Penrose
A few years back, I picked up a cool set of magnetic shapes. They were rhombuses, each about an inch long, of various widths and colors, printed on magnetic vinyl; they could be placed next to each other in various pleasing patterns.
I bought them thinking they were Penrose tiles, but was sad to discover that they had the wrong angles. Still pretty patterns, but not aperiodic tilings of the plane. Or of the refrigerator, in this case. (SPSU has more on aperiodic tilings, plus a nifty page showing Penrose's earlier and more complex snowflake-like tiles.)
So I determined to make my own set of magnetic Penrose tiles. I bought a sheet of magnetic vinyl and an X-Acto knife (or equivalent), and figured some day I would measure out the angles, draw the lines, and cut the pieces.

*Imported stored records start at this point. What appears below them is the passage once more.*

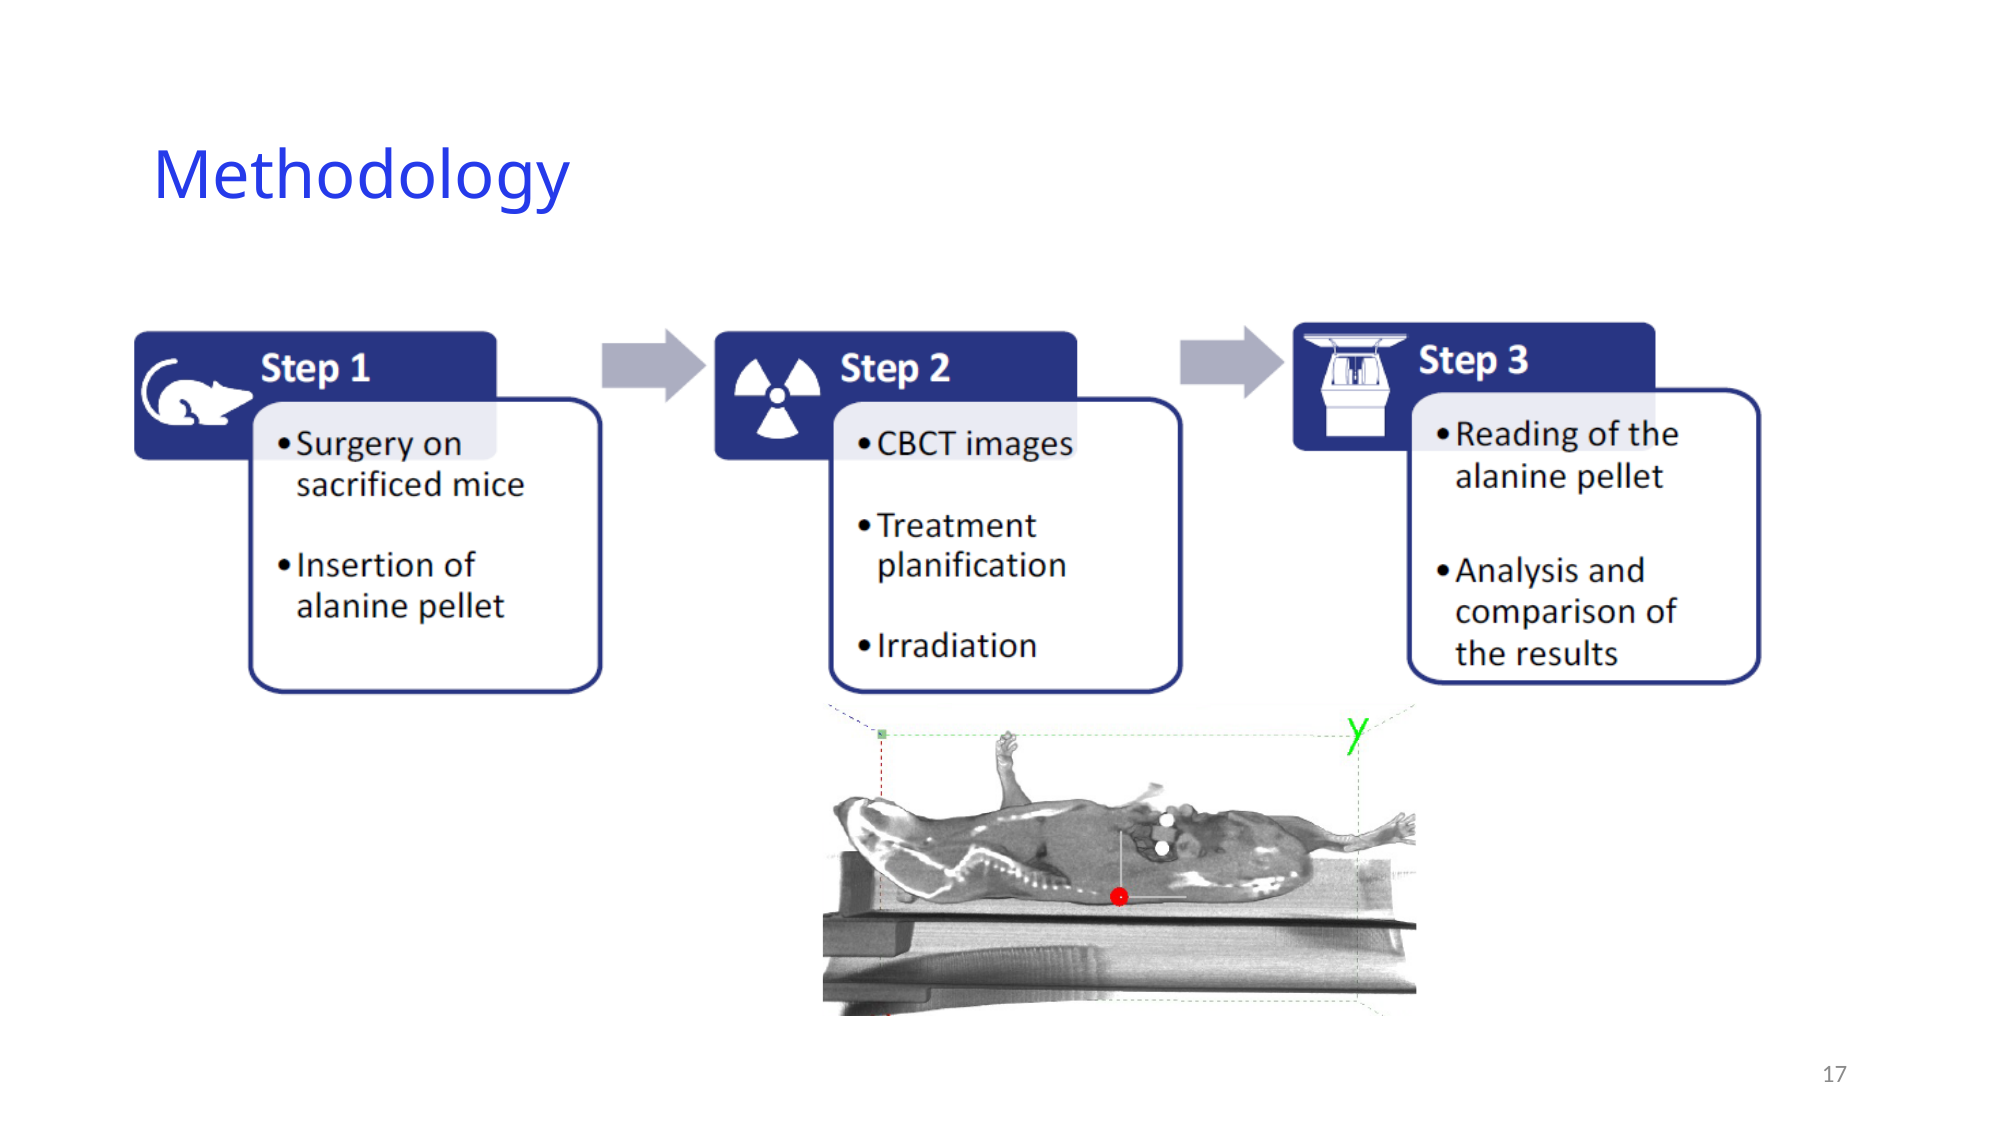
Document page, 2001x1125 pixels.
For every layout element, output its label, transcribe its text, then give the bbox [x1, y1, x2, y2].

title Methodology [137, 59, 1863, 278]
slide_number 17 [1412, 1042, 1863, 1103]
picture [822, 703, 1417, 1016]
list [99, 301, 1788, 704]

Fast-forward several years. I've still got the sheet of vinyl and the knife, and I still haven't done anything with them. Fortunately for me, Kam heard me being sad about not having magnetic Penrose tiles but didn't hear me saying I would make them myself, and so she made me some. She cleverly used a computer to do the layout (making the angles much more accurate than I would've by hand), then printed the pattern onto a sheet of thin computer-printable magnetic vinyl, then painstakingly cut them apart with scissors. (We've discussed various ways of streamlining the cutting process for next time.) She also made them in a variety of pretty shades of blue (the colors in this case don't have anything to do with the tiles; they're just pretty).
Last night we started playing with them. I knew that there were rules governing which tiles could be placed near each other (which is why the tiling is aperiodic; if there weren't such rules, it would be easy to make periodic tilings with these pieces), but I didn't know what those rules were. I knew about the rules for the other equivalent form of Penrose tiles (called "kites and darts"), but I hadn't ever seen rules for the "Penrose rhombs." So we poked around on the web for quite a while.

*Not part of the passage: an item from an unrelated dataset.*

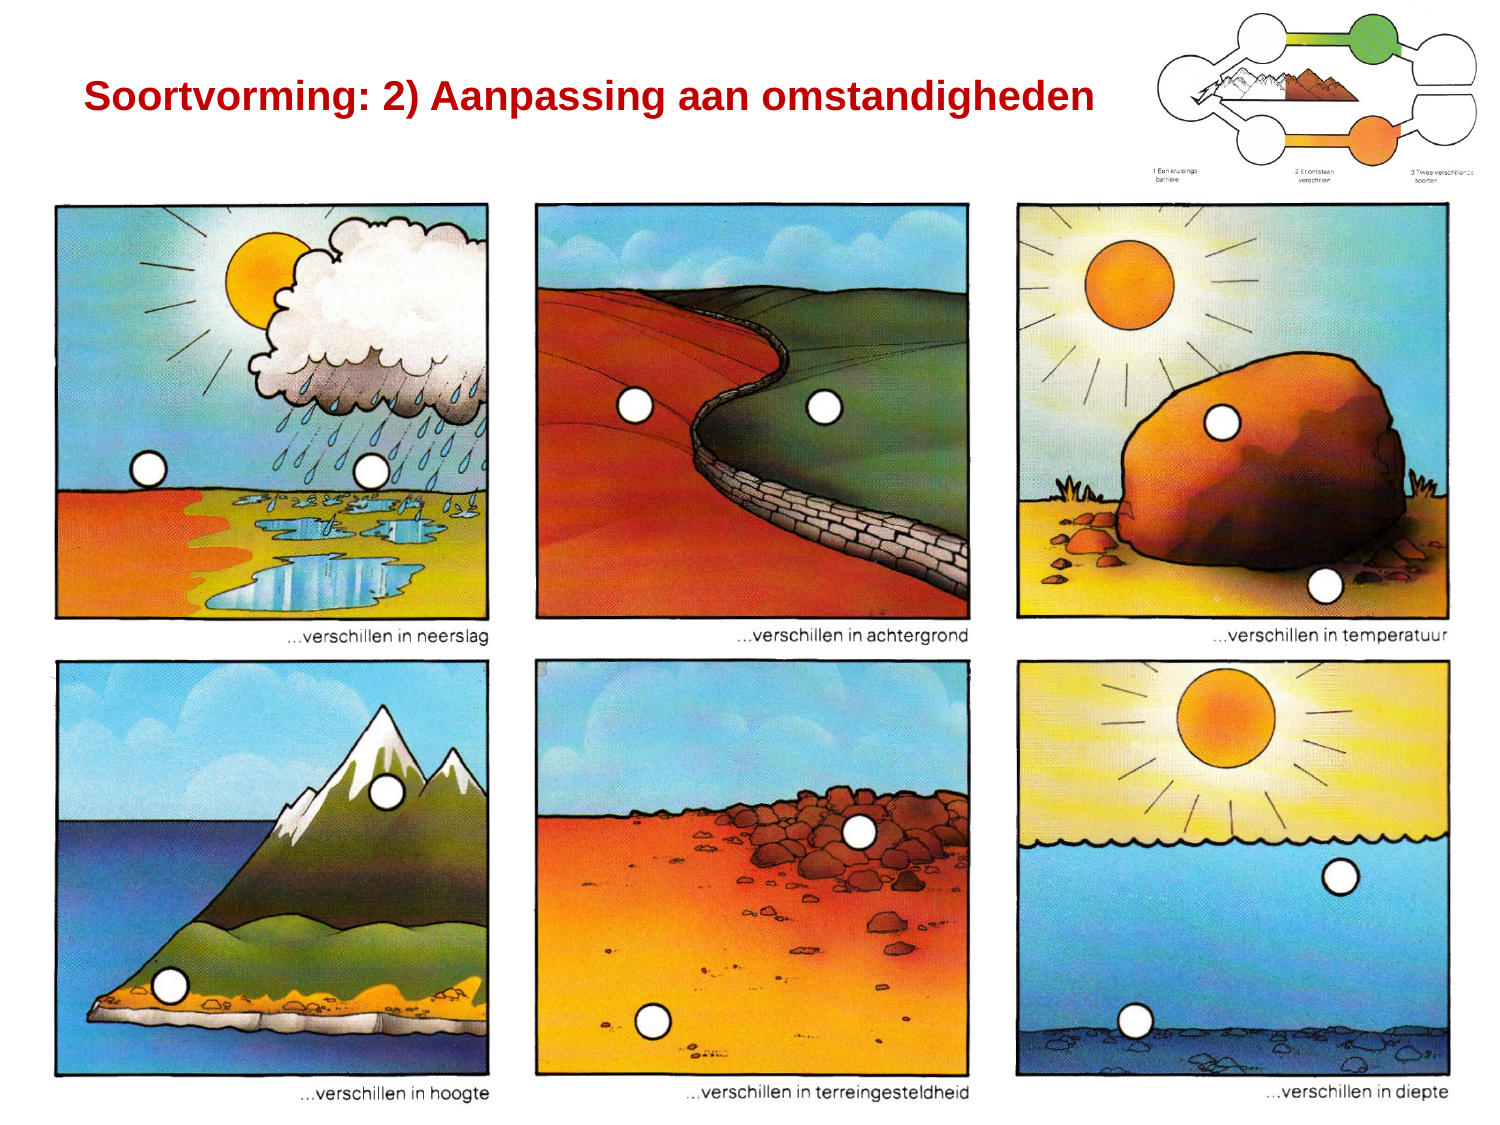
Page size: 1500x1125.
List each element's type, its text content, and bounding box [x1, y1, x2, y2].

text_box Soortvorming: 2) Aanpassing aan omstandigheden [69, 61, 1111, 127]
picture [41, 0, 1481, 1111]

Eventually, after many fascinating digressions, including lots of pages containing cool pictures and math that made my head spin, we found the very nice and reasonably clear Science U Penrose Tilings page. The rules for the rhombs are kinda complicated, and they have some very non-obvious consequences—there are patterns that obey the rules locally, but result (as you add tiles to them) in blank spots where no tile can legally be placed. We spent quite a while adding little dots and arrows (in pencil) to some of the tiles and experimenting with what was and wasn't legal. We came up with half a dozen legal vertex patterns (such as the 3D cube, the other 3D cube, the crown, the jack-in-the-box, the flower, the octopus-in-the-box, and the inward-pointing and outward-pointing stars), and several illegal ones, and discussed how to design the next generation of magnetic tiles to best represent the rules on the tiles. Math geekery 'til past midnight. Much fun.

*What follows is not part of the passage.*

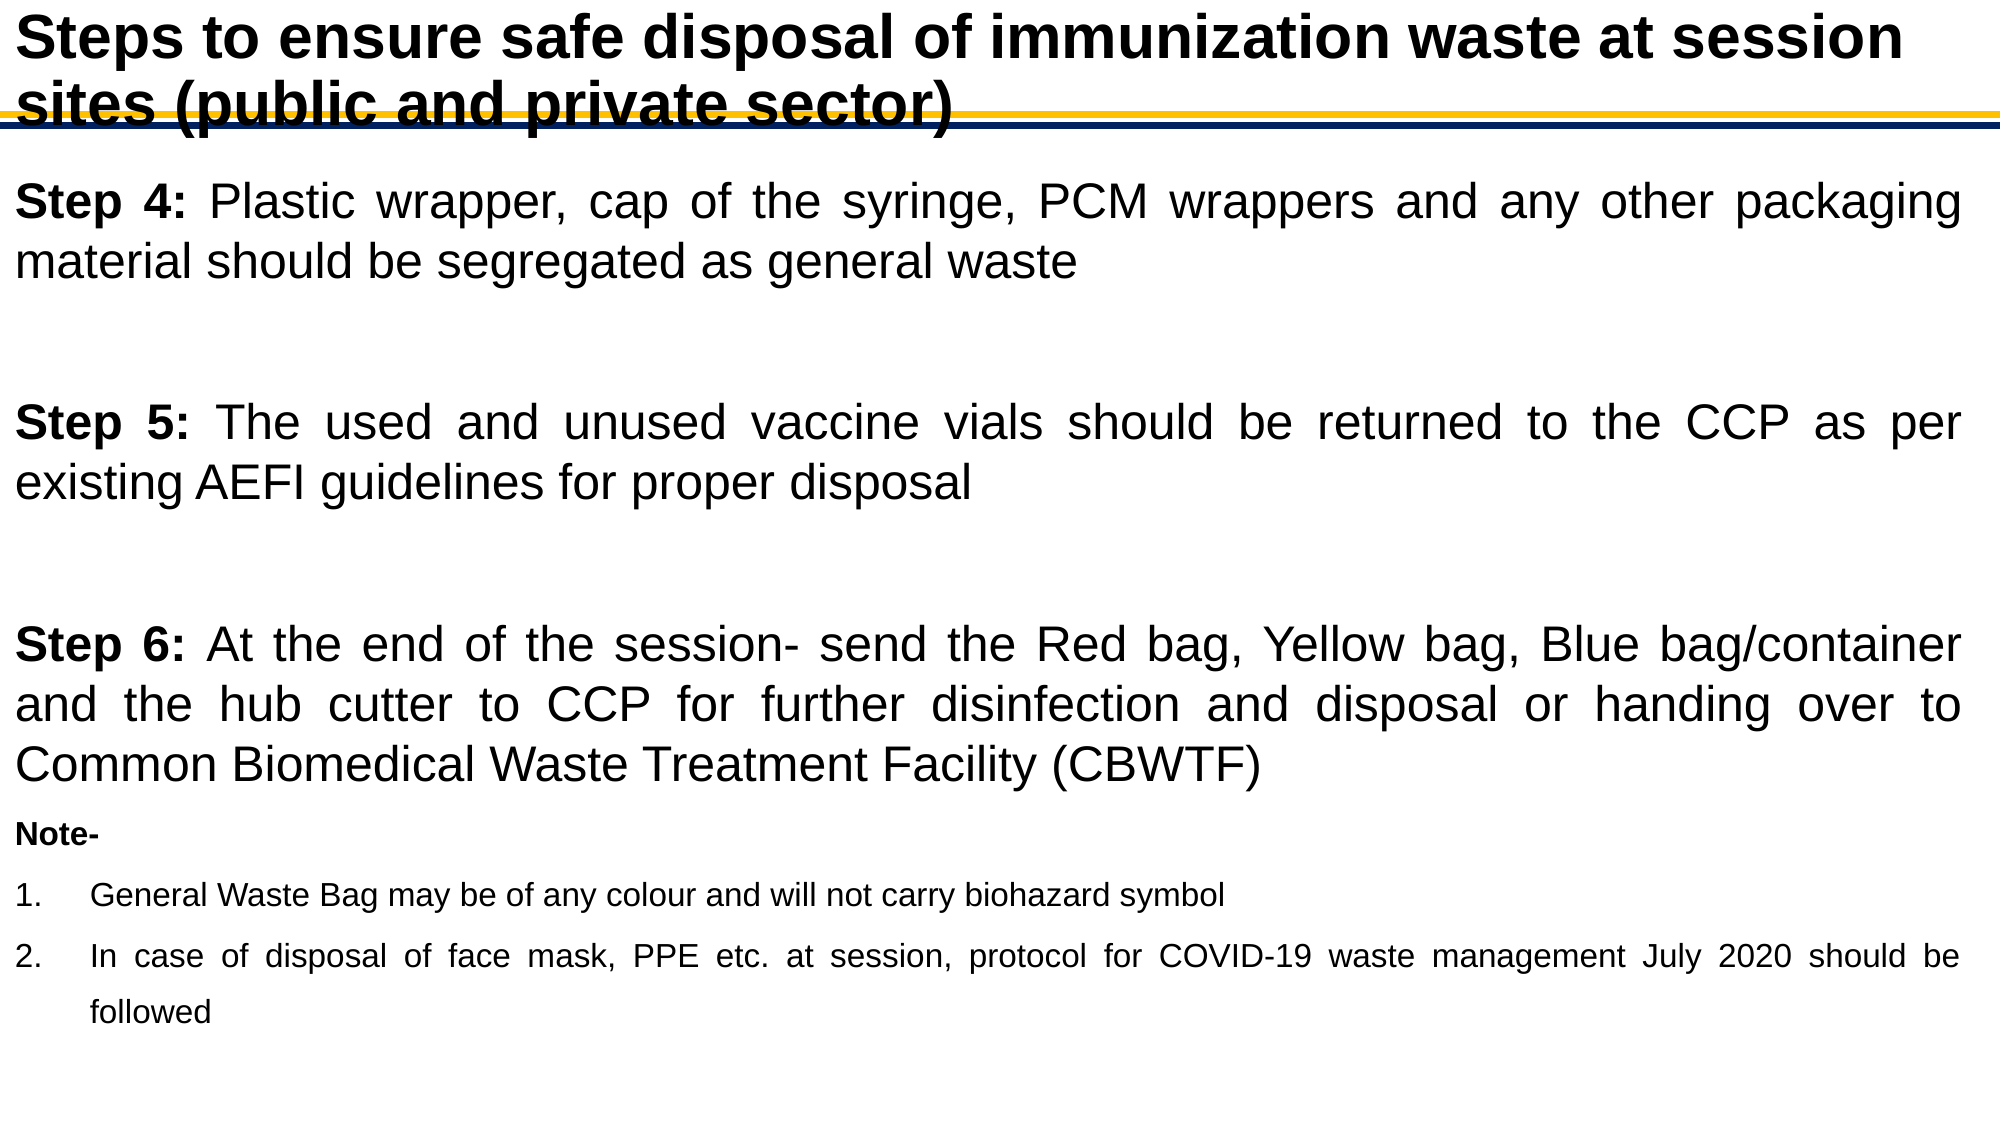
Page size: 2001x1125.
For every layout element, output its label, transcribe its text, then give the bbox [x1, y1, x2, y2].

text_box Step 4: Plastic wrapper, cap of the syringe, PCM wrappers and any other packaging material should be segregated as general waste Step 5: The used and unused vaccine vials should be returned to the CCP as per existing AEFI guidelines for proper disposal Step 6: At the end of the session- send the Red bag, Yellow bag, Blue bag/container and the hub cutter to CCP for further disinfection and disposal or handing over to Common Biomedical Waste Treatment Facility (CBWTF) Note- General Waste Bag may be of any colour and will not carry biohazard symbol In case of disposal of face mask, PPE etc. at session, protocol for COVID-19 waste management July 2020 should be followed [0, 160, 1978, 1042]
text_box Steps to ensure safe disposal of immunization waste at session sites (public and private sector) [0, 0, 2000, 144]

One thing I'm still a little vague on is the exact definition of aperiodic. Pretty much every page I've seen claims that no piece of an aperiodic tiling is ever repeated; this is obviously untrue on the face of it. Every picture of Penrose tilings shows several elements that appear more than once, unrotated, even if you don't consider the tiles themselves. The Science U Nonperiodic Tilings page is a little more informative, but relies on circular logic: it says the tiling is aperiodic because the star isn't repeated, then says if the star were repeated, it would be repeated, and since it isn't repeated, it must not be repeated, and therefore the tiling is aperiodic.
If you want your very own magnetic-vinyl Penrose tiles but you don't want to make them yourself, you can order them from Kadon Enterprises in the UK. They have not only the rhombs but kites and darts (much harder to cut from the magnetic vinyl); you can get 100 kites and 60 darts for $40. It appears that none of their tiles have markings to represent the rules, though, so if you want to tile aperiodically you'll have to either memorize which shapes are legal and which illegal, or put markings on the tiles.
Oh, and if you don't want a physical set but do want to play with the tiles, try ShuXiang Zeng's Java applet to play with Penrose tiles. (There are other applets out there too, including one that will automatically place all forced tiles for you, but this entry is long enough already.)